Task: Show all the lines in the data below that include the word "readdata".

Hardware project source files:
******

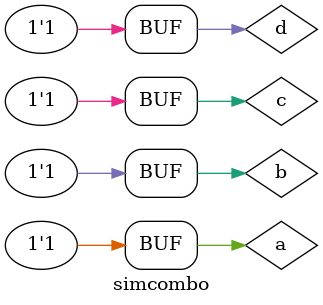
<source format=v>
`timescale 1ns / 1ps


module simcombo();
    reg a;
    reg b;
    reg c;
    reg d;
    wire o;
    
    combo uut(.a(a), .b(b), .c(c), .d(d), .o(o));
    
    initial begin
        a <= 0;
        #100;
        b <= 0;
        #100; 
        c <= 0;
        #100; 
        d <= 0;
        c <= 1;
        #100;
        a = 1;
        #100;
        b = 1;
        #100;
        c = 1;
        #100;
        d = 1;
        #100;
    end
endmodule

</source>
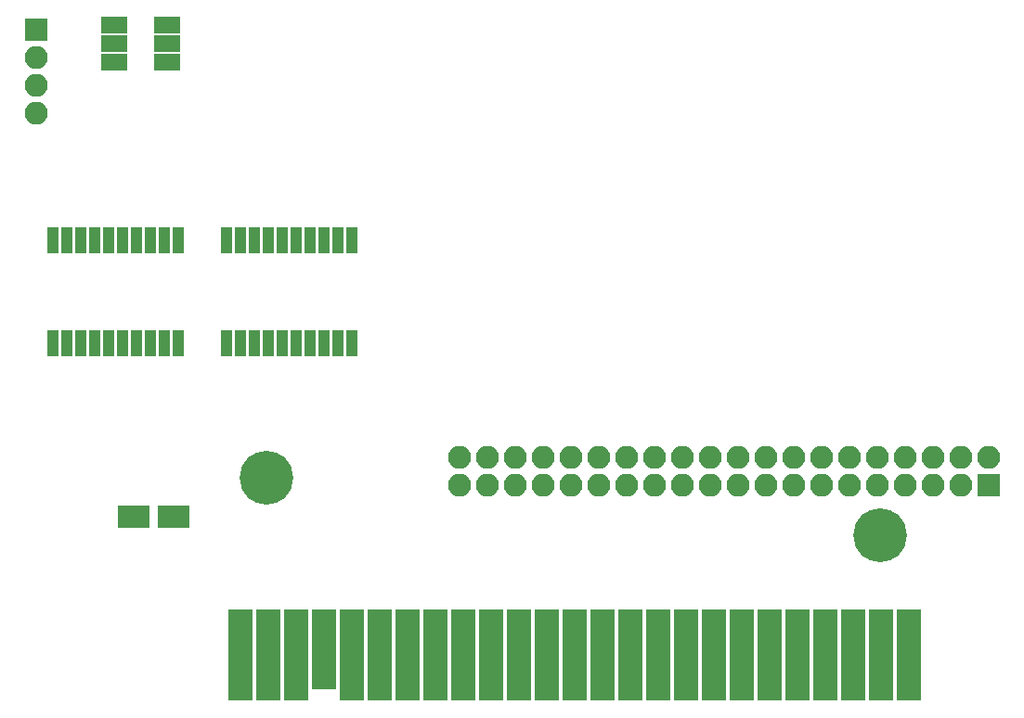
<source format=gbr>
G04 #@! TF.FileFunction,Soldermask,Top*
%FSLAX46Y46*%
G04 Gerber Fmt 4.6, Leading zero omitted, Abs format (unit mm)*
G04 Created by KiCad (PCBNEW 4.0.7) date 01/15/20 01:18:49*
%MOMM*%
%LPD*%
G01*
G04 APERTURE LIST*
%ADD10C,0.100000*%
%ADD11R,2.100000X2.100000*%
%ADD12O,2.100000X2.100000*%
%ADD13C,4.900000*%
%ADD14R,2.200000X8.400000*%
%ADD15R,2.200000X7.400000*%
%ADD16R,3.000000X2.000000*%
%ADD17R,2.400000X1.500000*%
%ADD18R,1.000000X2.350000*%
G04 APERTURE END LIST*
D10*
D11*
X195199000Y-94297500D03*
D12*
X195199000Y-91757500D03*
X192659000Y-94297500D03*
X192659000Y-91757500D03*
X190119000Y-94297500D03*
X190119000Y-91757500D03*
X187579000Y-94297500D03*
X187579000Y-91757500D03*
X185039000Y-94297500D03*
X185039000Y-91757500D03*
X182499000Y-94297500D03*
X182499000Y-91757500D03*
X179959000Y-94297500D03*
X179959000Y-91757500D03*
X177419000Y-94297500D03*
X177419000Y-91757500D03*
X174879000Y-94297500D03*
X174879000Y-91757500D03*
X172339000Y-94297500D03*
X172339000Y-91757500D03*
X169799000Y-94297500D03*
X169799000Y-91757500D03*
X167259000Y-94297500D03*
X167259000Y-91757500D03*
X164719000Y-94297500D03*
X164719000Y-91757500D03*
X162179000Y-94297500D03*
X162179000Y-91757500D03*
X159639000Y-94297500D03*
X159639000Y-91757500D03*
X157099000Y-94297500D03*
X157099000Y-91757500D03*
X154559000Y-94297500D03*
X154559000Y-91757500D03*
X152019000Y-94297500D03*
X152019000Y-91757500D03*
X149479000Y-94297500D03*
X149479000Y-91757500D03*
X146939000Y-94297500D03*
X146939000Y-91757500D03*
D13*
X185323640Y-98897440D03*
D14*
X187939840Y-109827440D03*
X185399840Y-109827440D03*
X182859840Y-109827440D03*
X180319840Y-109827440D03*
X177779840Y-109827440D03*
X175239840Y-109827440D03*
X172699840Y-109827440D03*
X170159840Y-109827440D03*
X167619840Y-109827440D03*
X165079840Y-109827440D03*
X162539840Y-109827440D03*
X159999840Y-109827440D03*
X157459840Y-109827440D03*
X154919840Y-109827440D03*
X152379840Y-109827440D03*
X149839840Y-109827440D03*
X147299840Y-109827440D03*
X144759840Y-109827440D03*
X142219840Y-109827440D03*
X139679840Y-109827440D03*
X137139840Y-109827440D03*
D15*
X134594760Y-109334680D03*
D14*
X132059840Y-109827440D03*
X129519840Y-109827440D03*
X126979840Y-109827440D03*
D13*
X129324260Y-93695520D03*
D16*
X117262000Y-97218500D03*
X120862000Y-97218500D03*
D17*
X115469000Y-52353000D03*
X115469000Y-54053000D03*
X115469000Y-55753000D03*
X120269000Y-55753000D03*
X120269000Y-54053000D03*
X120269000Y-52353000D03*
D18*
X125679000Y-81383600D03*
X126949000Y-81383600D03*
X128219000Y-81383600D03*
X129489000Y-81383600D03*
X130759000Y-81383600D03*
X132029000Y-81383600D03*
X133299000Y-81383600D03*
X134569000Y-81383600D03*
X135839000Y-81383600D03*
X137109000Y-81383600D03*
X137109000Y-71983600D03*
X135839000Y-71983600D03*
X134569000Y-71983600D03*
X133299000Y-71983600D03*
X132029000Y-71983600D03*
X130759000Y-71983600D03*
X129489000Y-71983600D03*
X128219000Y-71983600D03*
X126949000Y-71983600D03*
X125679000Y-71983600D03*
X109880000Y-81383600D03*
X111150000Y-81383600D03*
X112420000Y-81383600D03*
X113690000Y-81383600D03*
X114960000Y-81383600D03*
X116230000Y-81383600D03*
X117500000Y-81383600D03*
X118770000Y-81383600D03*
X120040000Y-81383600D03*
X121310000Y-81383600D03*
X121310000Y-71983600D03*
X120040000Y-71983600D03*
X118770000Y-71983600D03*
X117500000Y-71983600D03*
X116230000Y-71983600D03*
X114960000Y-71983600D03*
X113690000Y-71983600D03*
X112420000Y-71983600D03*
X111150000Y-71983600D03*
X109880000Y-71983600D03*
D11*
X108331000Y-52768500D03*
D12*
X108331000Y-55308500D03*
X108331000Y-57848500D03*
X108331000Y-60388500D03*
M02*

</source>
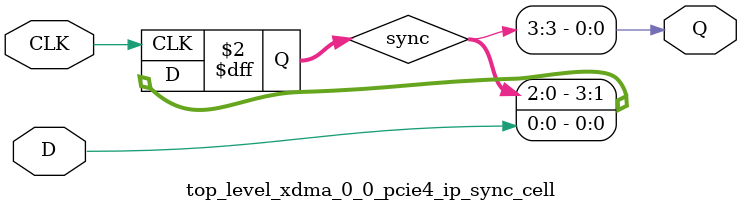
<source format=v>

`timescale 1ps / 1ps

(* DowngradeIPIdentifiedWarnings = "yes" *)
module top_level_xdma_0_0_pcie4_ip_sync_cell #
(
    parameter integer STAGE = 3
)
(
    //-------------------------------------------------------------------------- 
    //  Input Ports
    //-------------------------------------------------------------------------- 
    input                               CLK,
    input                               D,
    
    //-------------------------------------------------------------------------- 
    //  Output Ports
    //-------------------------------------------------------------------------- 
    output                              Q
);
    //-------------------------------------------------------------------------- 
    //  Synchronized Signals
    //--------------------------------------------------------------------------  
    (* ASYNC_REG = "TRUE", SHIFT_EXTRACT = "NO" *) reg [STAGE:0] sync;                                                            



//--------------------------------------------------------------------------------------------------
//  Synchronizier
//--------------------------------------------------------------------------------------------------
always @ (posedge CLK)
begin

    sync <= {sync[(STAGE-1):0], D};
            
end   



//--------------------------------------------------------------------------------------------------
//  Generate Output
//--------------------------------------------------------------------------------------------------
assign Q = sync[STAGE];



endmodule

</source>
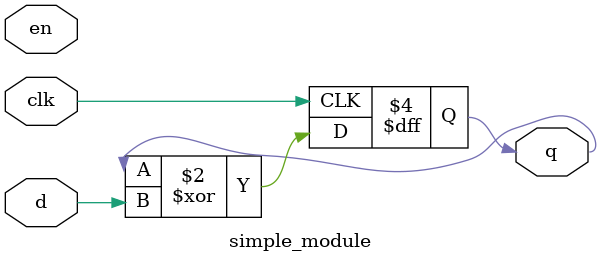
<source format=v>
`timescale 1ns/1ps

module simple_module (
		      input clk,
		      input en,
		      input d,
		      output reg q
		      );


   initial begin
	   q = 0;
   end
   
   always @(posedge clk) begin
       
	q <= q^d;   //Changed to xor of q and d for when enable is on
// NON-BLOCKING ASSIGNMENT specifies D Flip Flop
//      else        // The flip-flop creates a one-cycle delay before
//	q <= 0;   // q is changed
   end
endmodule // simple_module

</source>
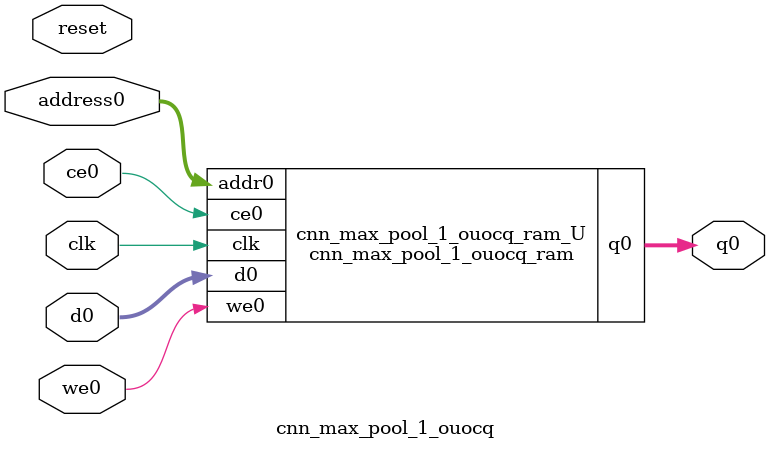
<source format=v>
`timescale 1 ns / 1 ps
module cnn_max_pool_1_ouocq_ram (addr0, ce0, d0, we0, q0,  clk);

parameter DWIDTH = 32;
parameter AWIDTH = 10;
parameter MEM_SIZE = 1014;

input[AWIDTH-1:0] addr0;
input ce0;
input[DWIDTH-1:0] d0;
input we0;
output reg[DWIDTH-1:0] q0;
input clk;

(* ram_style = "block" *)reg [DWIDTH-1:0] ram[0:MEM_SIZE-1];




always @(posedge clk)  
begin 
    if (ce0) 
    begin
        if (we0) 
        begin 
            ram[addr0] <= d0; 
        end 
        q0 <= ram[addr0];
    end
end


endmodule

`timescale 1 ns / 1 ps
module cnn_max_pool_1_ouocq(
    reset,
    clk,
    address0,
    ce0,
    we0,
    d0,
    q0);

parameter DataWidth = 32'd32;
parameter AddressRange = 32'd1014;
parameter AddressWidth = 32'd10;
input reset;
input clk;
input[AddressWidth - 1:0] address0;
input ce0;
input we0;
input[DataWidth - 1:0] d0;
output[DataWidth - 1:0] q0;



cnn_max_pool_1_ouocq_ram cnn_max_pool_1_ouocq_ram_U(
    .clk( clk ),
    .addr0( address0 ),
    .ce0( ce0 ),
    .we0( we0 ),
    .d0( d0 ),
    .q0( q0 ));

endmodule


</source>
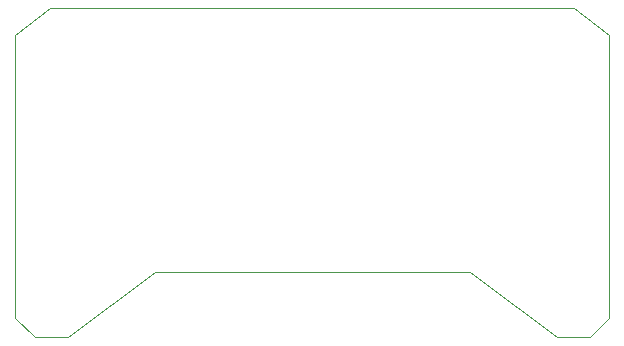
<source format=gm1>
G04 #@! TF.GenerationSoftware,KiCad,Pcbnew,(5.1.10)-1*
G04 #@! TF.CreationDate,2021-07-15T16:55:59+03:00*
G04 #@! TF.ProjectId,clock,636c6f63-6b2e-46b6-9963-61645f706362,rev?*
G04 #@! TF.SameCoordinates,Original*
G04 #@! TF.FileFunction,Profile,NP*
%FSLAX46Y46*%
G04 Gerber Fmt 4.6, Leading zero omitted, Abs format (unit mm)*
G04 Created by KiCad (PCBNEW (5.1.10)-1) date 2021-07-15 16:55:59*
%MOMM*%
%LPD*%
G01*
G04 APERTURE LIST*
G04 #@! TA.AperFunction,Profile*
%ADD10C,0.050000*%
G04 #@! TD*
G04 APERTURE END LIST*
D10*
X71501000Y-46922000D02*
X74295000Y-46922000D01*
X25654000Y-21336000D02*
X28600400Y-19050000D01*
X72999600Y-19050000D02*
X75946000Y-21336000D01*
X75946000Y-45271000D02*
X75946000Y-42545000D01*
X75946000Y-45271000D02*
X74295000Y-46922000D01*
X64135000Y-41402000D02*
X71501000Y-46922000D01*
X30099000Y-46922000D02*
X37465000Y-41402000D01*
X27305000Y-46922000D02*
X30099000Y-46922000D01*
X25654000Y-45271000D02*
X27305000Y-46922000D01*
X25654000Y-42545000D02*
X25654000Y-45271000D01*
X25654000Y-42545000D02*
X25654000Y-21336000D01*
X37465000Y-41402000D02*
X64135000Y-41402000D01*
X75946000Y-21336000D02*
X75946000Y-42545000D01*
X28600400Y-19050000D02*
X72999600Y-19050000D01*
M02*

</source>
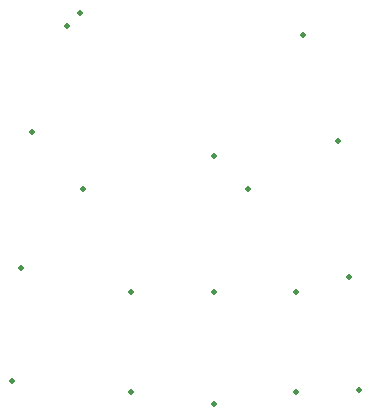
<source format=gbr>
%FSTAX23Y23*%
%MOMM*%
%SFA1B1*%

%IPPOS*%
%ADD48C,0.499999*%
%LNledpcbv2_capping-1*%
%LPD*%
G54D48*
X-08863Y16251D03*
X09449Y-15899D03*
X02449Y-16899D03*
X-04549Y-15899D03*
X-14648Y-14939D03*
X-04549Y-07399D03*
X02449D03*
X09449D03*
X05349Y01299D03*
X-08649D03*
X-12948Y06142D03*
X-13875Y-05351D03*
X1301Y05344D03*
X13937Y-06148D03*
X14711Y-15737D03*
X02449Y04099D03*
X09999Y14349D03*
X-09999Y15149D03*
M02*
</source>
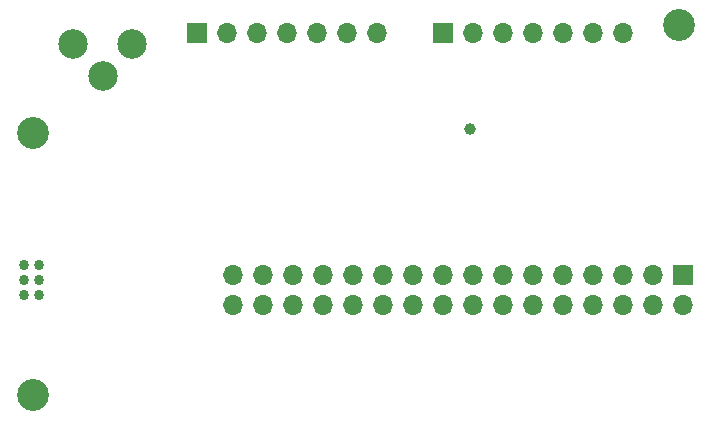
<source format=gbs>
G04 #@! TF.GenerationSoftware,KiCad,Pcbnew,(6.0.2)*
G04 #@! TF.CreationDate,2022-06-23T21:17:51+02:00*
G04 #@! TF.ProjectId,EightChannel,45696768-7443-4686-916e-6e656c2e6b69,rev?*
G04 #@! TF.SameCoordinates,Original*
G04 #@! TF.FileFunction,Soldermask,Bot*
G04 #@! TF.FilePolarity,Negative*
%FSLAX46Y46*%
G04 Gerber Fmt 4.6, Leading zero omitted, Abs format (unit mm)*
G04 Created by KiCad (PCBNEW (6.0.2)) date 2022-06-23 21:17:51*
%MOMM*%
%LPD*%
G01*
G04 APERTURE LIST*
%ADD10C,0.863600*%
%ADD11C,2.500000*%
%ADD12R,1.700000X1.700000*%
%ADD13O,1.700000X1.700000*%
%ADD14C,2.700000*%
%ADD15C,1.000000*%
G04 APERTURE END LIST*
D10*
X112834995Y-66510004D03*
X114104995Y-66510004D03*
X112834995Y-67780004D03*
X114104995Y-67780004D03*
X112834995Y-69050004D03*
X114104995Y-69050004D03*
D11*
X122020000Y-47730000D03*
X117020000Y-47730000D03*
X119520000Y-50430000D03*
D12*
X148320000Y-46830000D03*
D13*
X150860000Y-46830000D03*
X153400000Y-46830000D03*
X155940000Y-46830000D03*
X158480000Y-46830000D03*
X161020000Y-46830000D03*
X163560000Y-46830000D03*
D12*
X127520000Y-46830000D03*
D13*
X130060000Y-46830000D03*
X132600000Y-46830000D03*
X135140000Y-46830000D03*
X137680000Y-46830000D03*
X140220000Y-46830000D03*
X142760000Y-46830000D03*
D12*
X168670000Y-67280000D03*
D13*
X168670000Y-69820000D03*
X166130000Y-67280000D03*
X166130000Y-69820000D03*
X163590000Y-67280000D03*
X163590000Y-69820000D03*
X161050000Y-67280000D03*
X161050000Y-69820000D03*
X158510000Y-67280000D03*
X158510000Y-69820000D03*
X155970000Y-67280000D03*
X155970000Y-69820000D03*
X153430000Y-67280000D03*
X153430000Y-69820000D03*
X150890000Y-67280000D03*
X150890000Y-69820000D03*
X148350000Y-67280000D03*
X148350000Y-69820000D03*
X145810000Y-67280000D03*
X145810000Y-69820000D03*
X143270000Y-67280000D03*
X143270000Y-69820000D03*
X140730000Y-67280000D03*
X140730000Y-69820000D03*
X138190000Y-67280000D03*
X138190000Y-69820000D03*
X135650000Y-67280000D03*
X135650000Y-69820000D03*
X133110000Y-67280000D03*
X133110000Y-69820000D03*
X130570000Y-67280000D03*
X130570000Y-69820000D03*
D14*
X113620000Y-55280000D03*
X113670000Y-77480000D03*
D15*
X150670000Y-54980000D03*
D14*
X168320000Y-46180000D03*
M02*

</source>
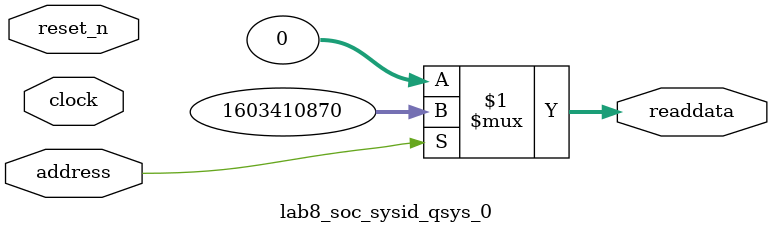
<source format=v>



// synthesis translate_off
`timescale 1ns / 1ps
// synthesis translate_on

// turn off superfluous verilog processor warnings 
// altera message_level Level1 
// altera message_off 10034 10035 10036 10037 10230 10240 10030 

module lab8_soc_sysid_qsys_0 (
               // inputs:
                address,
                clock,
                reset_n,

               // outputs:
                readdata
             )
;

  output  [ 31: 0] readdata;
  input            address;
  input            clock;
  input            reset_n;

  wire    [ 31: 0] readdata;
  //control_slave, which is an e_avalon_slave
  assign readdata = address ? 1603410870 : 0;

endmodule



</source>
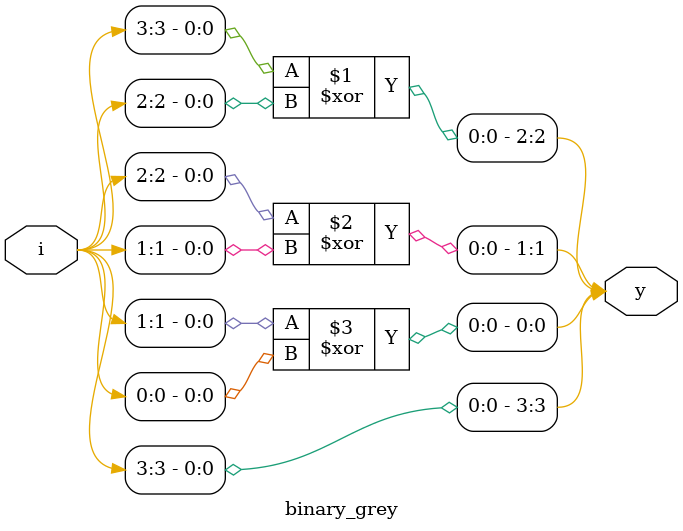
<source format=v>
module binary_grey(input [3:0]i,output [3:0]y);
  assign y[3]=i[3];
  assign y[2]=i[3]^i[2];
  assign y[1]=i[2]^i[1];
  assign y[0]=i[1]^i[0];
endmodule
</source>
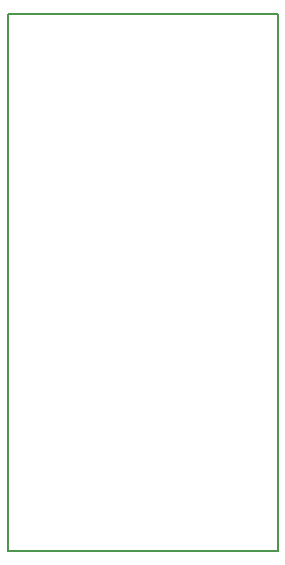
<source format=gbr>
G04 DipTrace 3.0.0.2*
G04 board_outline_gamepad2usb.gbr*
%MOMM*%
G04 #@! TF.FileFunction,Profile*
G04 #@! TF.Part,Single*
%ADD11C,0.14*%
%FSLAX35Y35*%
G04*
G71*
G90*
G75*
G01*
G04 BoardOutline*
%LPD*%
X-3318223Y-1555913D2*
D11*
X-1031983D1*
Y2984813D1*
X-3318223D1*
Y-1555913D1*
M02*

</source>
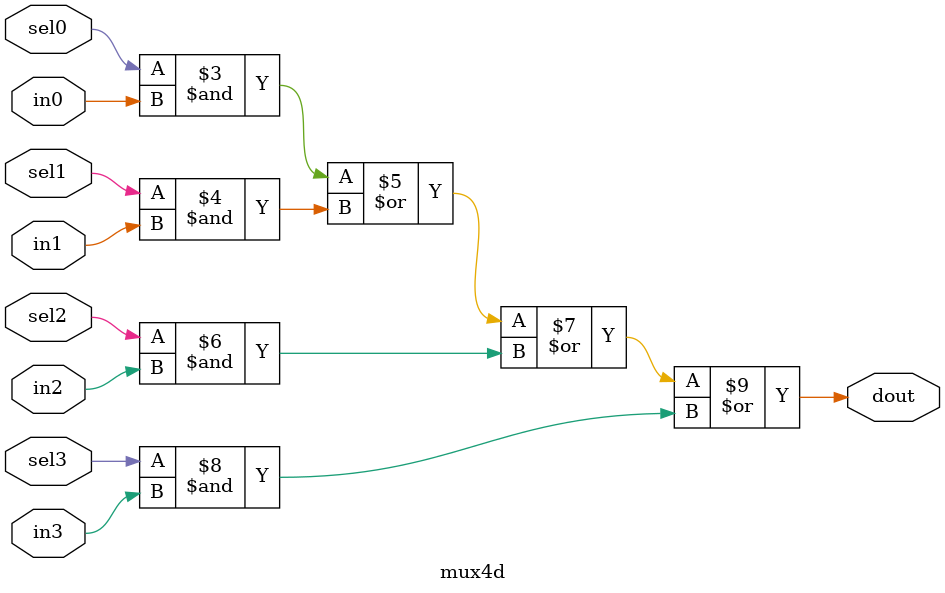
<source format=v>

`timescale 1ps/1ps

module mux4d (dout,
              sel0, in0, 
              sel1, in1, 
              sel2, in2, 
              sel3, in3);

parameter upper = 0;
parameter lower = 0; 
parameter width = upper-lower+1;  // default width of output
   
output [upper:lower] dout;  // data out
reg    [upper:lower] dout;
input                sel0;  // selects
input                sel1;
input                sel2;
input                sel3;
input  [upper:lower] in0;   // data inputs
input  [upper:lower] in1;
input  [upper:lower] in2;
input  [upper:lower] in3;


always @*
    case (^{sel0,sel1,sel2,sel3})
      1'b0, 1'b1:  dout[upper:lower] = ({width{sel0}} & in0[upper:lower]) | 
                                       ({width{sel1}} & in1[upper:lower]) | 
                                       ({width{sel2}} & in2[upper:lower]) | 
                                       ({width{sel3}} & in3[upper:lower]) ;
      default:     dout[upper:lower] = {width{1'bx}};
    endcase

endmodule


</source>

******

Answer to the problem:
                readdata
  output  [ 31: 0] readdata;
  wire    [ 31: 0] readdata;
  assign readdata = address ? 1603410870 : 0;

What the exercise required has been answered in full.